Exercise tasks:
**A.** In the nut and berry bark recipe, how long are the cranberries steamed?
**B.** Please copy, word for word, the stretch of the nut and berry bark recipe from "Preheat oven to" through "and cool completely.".

*** Opening of Text ***

# Nut and Berry Bark



## chez suz (Dec 1, 2004)

Something a little different for the Holidays

Nut and Berry Bark
1 1/2C shelled raw pistachios (1/2lb)
1 1/2C dried cranberries (6oz)
1 1/4lbs white chocolate finely chopped

Preheat oven to 350 Place the pistachios in a cake pan and bake 10 min. stirring occasionally.  Do not overcook, or pistachios will lose their brt grn color.  remove from oven and cool completely.

Place a steamer basket in a med saucepan filled w/1/2" of water..bring to a boil.  Place cranberries in basket cover and steam until moist 3-4 min.  Remove from basket place on paper towel to drain and cool..blot dry. Keep water simmering.

Place about 3/4 of white choc. in med heatproof bowl over the simmering water..using a rubber spatula stir occasionally, until about 2/3 melted..remove bowl from water and add remaining choc...stir until melted and smooth...Let cool.

*** Close of Text ***
*** Opening of Source information ***

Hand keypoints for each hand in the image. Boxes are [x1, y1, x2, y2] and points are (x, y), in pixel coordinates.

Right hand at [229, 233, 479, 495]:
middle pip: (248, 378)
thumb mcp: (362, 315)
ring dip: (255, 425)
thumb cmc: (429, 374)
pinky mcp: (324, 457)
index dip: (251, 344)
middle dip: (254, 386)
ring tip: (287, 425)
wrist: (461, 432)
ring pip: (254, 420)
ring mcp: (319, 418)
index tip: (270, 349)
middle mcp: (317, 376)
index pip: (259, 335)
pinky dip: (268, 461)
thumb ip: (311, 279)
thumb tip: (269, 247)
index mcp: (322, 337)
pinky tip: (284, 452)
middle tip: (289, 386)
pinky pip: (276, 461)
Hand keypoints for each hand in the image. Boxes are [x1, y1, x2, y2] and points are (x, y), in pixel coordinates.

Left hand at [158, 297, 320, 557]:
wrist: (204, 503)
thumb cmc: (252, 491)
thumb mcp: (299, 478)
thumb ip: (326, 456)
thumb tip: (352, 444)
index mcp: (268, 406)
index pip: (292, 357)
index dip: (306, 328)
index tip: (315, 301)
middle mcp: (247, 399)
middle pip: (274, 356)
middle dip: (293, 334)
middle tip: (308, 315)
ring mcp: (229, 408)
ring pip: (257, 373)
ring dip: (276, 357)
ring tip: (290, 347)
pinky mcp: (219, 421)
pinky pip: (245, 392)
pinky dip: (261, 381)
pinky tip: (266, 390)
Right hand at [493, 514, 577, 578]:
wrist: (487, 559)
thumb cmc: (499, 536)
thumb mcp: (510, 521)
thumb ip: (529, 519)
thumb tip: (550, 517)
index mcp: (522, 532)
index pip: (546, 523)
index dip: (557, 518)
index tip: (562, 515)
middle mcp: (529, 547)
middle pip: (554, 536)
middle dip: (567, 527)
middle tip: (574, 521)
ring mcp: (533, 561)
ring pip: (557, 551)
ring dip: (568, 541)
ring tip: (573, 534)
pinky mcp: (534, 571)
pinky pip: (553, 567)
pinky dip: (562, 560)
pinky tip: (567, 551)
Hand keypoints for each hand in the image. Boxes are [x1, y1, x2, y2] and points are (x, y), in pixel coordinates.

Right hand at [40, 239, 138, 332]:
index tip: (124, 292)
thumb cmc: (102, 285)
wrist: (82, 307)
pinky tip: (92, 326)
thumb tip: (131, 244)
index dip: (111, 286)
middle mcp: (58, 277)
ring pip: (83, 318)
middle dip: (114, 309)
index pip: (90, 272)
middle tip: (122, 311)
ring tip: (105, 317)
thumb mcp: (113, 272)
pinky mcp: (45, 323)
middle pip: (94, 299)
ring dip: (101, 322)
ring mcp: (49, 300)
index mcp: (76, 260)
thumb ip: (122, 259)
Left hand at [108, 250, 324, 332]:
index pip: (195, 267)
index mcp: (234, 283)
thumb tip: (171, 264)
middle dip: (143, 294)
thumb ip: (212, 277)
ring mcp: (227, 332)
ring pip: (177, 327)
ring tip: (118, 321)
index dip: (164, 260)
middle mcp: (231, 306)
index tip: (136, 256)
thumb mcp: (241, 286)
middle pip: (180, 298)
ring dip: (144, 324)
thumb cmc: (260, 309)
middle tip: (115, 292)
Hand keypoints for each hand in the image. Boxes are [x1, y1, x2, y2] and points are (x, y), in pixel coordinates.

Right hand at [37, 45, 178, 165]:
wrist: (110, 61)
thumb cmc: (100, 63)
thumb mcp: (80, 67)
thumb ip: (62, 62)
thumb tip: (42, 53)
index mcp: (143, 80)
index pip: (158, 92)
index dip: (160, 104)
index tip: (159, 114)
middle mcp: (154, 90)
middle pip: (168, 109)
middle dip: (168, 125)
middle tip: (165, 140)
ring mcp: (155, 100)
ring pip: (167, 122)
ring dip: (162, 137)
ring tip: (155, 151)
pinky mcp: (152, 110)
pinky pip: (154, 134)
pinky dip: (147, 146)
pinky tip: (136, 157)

*** Close of Source information ***

Results for each task:
**A.** Until moist, 3-4 minutes.

**B.**
Preheat oven to 350 Place the pistachios in a cake pan and bake 10 min. stirring occasionally.  Do not overcook, or pistachios will lose their brt grn color.  remove from oven and cool completely.